Stored entries
——

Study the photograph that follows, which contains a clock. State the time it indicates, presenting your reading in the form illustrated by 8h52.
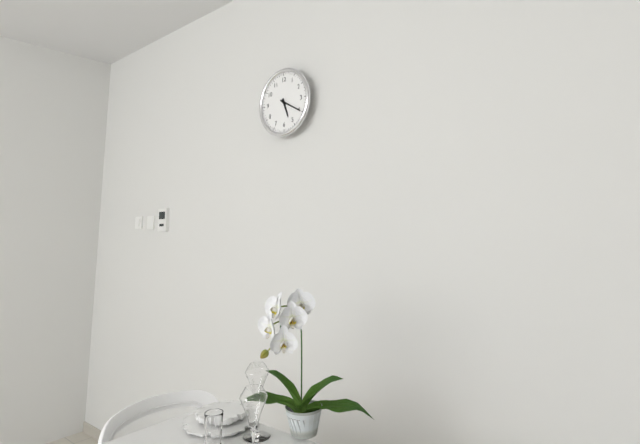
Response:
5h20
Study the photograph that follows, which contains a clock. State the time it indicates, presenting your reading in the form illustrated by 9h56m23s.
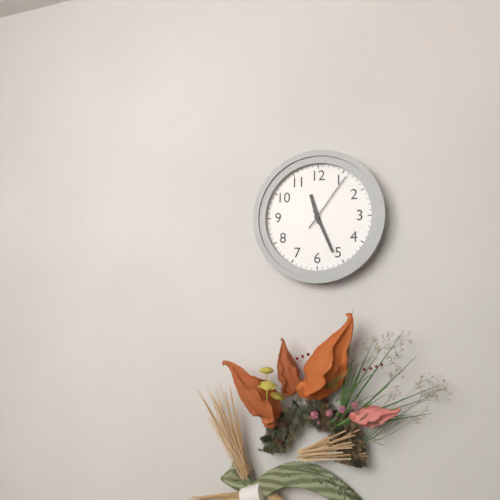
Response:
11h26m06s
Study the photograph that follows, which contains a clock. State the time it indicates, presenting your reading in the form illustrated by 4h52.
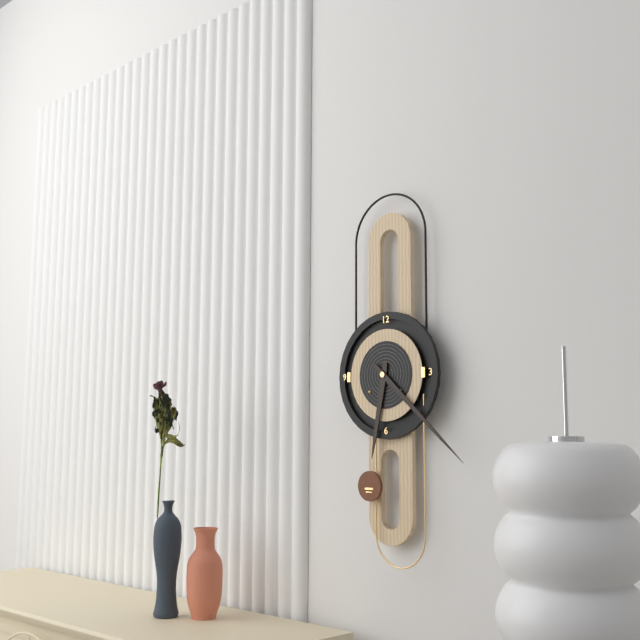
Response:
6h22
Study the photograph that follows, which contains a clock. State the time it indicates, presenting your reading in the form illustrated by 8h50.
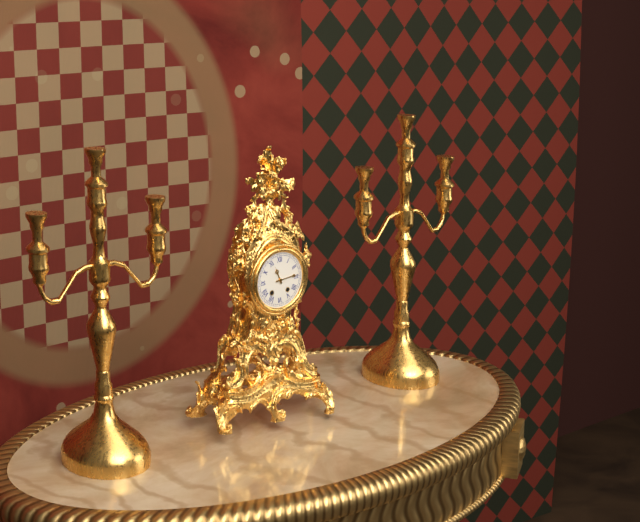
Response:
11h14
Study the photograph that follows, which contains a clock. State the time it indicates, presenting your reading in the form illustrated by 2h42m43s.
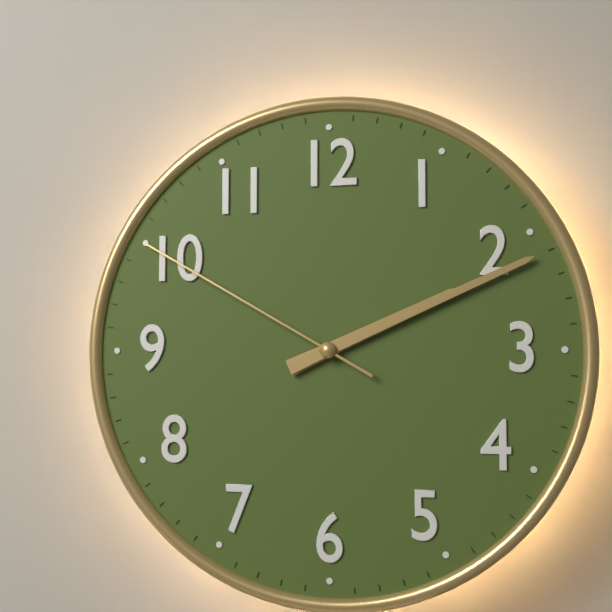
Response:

——

Could you update all the records above by replacing "photograph" with "image" and leaving everything else unchanged? Omit the pictures from your answer.

Study the image that follows, which contains a clock. State the time it indicates, presenting your reading in the form illustrated by 8h52.
Response:
5h20
Study the image that follows, which contains a clock. State the time it indicates, presenting your reading in the form illustrated by 9h56m23s.
Response:
11h26m06s
Study the image that follows, which contains a clock. State the time it indicates, presenting your reading in the form illustrated by 4h52.
Response:
6h22
Study the image that follows, which contains a clock. State the time it indicates, presenting your reading in the form illustrated by 8h50.
Response:
11h14
Study the image that follows, which contains a clock. State the time it indicates, presenting your reading in the form illustrated by 2h42m43s.
Response:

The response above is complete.